Hironobu Ishikawa, NIPPON STEEL ENGINEERING CO., LTD.

Abstract:
One of the effective ways to decrease coke consumption and reduce CO2 emissions is to increase the blast temperature, but SCC caused by NOx and limited heat resistance capability of checker support lead to limits in dome temperature and waste gas temperature, respectively and therefore maximum blast temperature is, in general, 1200℃. NSE developed low NOx burner and new checker support so that the temperature at dome can be increased by 30℃ and waste gas by 100℃, allowing higher blast temperature. In addition, downsizing reduced initial cost of the new or modification of hot stove. We have delivered 5 units of this type of hot stove to large blast furnaces in Japan, and they are currently in stable operation. Furthermore in combination with our Waste gas Heat Recovery System（WHRS）for Hot Stove, further reduction CO2 emissions can be realized. Our WHRS is of heat medium circulation type, and has characteristics that enable to control the recovered heat and also provide the flexibility to install the heat receiving unit and heating unit separately, resulting in advantage of ①High efficiency of heat recovery, ②High layout flexibility ③Easy maintenance. In this paper, we describe the performance and recently orders of this equipment.

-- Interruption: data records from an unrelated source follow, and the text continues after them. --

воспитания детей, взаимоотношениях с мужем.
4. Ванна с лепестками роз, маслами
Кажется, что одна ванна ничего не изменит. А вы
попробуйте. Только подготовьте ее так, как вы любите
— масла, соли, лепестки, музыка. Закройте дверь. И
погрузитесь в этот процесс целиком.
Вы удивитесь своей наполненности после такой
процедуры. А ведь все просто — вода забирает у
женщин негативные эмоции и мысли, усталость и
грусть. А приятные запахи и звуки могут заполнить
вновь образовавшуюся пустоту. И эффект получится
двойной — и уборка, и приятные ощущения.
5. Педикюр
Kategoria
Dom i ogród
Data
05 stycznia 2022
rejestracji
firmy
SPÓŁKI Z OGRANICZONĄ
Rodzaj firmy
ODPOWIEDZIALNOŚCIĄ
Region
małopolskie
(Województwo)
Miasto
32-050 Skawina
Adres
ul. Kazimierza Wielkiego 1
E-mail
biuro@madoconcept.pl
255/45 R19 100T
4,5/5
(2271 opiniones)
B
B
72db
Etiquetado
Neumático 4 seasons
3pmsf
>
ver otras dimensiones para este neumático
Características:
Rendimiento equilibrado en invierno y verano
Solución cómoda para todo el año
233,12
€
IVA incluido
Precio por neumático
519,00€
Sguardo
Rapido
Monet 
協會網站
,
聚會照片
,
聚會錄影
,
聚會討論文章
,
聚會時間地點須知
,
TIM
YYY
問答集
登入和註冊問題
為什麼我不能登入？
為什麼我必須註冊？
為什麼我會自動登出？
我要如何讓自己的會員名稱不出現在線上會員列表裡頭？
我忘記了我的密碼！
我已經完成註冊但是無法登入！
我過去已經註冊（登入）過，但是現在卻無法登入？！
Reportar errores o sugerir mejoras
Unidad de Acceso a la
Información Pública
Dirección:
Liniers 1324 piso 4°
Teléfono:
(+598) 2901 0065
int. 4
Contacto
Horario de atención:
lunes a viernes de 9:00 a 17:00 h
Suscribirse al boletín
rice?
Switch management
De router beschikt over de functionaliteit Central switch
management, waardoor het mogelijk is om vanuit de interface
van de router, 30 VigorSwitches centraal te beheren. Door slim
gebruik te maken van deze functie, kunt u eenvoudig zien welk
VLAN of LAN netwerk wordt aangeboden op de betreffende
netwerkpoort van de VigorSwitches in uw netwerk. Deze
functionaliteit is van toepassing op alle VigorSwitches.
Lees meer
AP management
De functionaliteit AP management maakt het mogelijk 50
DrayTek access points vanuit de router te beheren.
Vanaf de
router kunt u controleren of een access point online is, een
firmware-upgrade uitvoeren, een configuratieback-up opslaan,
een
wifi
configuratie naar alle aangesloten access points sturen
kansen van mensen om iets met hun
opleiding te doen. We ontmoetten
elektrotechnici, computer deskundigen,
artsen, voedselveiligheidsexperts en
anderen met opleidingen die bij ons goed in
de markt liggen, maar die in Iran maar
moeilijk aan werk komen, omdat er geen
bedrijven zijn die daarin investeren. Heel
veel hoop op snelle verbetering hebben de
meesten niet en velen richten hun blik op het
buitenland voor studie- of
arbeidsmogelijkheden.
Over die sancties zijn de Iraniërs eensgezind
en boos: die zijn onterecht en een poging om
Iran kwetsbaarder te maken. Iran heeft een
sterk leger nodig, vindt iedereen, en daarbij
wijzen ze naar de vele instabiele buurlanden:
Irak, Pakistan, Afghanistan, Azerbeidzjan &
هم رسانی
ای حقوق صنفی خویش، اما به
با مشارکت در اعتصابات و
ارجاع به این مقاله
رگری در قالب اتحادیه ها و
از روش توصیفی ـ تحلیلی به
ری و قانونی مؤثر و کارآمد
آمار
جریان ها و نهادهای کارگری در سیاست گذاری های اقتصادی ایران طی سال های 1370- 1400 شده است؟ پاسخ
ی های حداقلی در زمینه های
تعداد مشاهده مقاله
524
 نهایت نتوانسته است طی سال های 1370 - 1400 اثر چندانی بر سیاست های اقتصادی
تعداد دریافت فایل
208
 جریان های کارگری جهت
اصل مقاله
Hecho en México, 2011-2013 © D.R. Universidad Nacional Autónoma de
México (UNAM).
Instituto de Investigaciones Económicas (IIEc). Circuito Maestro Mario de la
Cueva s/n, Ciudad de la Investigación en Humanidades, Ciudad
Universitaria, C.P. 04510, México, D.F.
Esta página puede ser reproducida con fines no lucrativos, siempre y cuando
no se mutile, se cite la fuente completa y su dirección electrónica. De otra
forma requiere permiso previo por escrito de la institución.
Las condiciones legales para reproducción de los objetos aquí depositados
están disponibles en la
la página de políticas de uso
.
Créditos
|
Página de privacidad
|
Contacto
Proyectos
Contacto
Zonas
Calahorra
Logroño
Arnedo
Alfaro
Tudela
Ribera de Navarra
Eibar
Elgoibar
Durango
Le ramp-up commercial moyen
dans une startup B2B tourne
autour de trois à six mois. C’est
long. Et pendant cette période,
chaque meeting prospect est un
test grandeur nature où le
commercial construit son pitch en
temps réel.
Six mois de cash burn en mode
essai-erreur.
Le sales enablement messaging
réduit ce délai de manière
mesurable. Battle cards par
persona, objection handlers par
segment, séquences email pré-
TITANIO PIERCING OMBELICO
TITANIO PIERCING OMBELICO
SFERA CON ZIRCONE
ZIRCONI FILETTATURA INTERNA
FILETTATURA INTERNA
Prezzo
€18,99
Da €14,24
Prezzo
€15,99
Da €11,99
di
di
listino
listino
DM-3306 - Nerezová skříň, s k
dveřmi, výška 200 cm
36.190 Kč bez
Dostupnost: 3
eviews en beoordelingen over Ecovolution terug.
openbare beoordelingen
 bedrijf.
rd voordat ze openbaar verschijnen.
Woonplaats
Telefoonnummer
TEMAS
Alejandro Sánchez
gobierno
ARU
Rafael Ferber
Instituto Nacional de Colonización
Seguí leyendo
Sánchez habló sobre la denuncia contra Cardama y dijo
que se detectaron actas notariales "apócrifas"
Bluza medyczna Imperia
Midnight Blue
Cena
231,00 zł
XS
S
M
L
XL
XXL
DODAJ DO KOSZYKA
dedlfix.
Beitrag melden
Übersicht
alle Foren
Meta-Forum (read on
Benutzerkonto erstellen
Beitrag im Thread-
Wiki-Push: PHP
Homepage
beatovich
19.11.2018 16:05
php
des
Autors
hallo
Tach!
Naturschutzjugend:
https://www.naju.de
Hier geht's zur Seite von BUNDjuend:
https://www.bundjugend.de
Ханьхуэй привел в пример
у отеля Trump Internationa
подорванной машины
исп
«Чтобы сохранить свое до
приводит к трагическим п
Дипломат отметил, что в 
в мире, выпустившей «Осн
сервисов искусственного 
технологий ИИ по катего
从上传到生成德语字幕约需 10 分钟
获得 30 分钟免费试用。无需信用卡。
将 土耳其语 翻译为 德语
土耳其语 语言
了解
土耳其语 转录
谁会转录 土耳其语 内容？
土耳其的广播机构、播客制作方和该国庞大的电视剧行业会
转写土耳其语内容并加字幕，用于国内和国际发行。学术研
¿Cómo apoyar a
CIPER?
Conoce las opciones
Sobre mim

Floris van Laar, Allied Mineral Products, Canada

Co-Author:
Robert Byerman, Cleveland-Cliffs Burns Harbor Inc.
Robert Hansen, Hansen Refractory Consulting Services
Floris van Laar, Allied Mineral Technical Services

Abstract:
This paper will discuss novel repair methods for refractory systems in Hot Blast Stoves. The failure of refractory systems in a fast-paced industry creates demand for reliable repairs that offer the shortest timeline. Therefore, innovative solutions must improve the refractory design and installation methods to repair older, traditional refractory systems promptly. An alternative design with monolithic materials was successfully implemented in 2020 and 2021 at stove D1 and D3, and currently stove C4 at Cleveland Cliffs Burns Harbor. Failure of the traditional (brick) hot stove refractory system led to the casting of a complete monolithic dome and large sections of the walls. A post-construction analysis will demonstrate the validity and feasibility of the design.